On the TV I had just listened to the bitter little mayor of Cologne, a self-described feminist, telling German girls that they would have to ‘learn to live with’ mass sex attacks (including gang rape).
‘It is always possible to keep a certain distance that is longer than an arm’s length,’ she had said. I actually watched the words emerge from her twisted mouth (they all seem to have crooked mouths, these people – what does that mean?). Meanwhile, other feminists were loudly blaming ‘men’ for the attacks…as if Germans had carried them out alongside the Strangers.

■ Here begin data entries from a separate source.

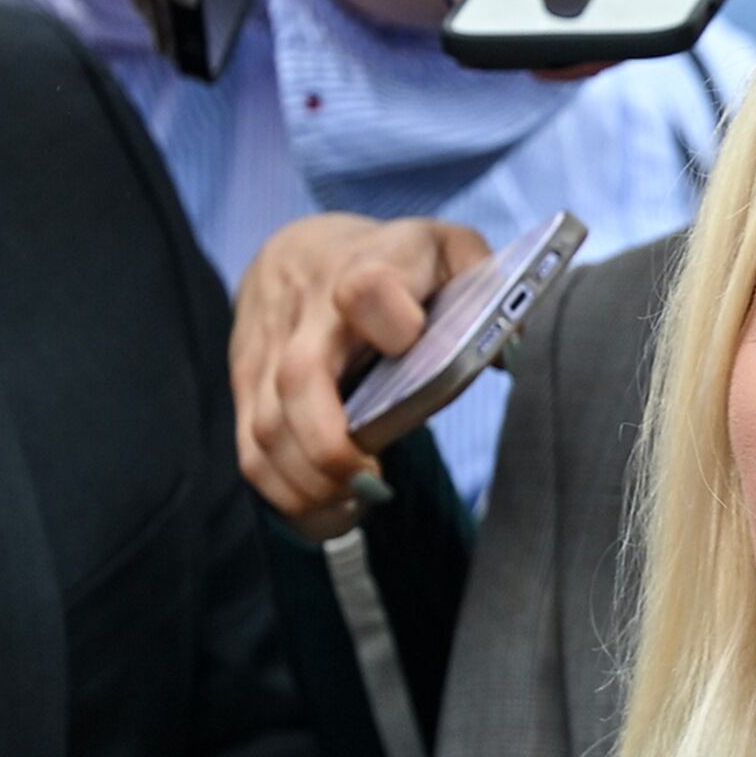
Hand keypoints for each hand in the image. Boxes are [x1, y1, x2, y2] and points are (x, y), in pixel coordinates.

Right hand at [229, 211, 490, 529]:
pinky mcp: (244, 383)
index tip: (408, 343)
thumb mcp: (450, 252)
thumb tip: (510, 352)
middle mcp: (308, 307)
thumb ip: (489, 286)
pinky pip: (249, 450)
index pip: (367, 287)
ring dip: (309, 481)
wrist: (304, 249)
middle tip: (372, 482)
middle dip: (332, 447)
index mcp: (370, 267)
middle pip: (301, 378)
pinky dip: (286, 493)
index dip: (385, 317)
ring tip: (355, 500)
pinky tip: (328, 507)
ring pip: (266, 427)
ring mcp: (267, 347)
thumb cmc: (396, 263)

It was around this time that I began to hear the word Lügenpresse muttered around Paderborn. For the press has been caught red-handed, conspiring with the federal government to cover up the sex crimes and physical attacks that had taken place in dozens of German cities. The invaders (for that is what I now thought of them as) were busy planting their seed, attempting to colonise Europe by means of enforced biology. A minister for Nordrhein-Westfalen, the federal state where Paderborn was located, claimed that internet posts criticising the invaders were ‘at least as bad’ as the sex attacks themselves – he actually said that! And a Thuringian minister enthused about his idea that small German villages should be turned into ‘integration laboratories’, receiving huge amounts of invaders to ‘revitalise’ them.

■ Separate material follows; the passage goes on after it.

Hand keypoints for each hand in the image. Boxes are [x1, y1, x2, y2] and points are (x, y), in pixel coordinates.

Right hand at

Lügenpresse, indeed…Lügenpolitik.
In the meantime I had tried joining a muscle gym, to get some tone into my old arms and legs, as I knew not what trials awaited me in coming days. I paid a mon
th’s membership to a gym at Schloss Neuhaus…but when I entered the weights room, I was amazed to find it full of invaders. It was a fascinating sight – they reminded me somehow of slick, segmented annelids.
There were eleven of them, and only one of me. No Germans in sight. They looked angry, like spoilt overgrown children, and as one of them turned to stare at me I got the feeling I was looking into the dark marble eyes of an ancient statue, crafted by the leader of a mindless cult…there was nothing behind them that I recognised. Then they all turned to look at me.
I fled, my membership fee wasted.
But perhaps muscle power wasn’t the answer. And after all, I didn’t know how much my tendons and ligaments could realistically take after four decades of inertia.
So I pondered a while, coming up with another approach.
In the end it came to me. A weapon easy to conceal; one which turned the Lügenpresse itself against its own pet murder gangs. I speak of that favourite amongst rowdy British football fans, the Millwall Brick. At the Hauptbahnhof I bought copies of some of the main German broadsheets – FAZ, Die Welt, Süddeutsche Zeitung – and practiced making them into rock-solid cudgels, rolling them, folding them, making them super-hard. No one was more surprised than me at the calm feeling of elation this thuggish origami bestowed upon my soul.
At the Hauptbahnhof, a name on the departures screen caught my attention – Hameln, home of the Pied Piper – and this gave me another idea. I went to the Südring shopping centre and bought a small mp3 player with two equally tiny speakers. Though small, they were quite loud when turned all the way up – I made sure of that, using awful canned music that the shop attendant provided. Then went to the library and read up on how to get music from the internet – where, to my surprise, there were sites where you could get it for free, just like the old bootlegged cartridges people used to sell at Camden Market back in the day. From a site called the ‘Pirate Bay’ I got a swag of tracks by Klaus Schulze; Tangerine Dream; Fairport’s mighty Liege & Lief; and numerous others. I even found Comus’ First Utterance. As I had mostly already paid for these on vinyl or 8-track back in the day, I didn’t feel bad about purloining electronic copies of them now.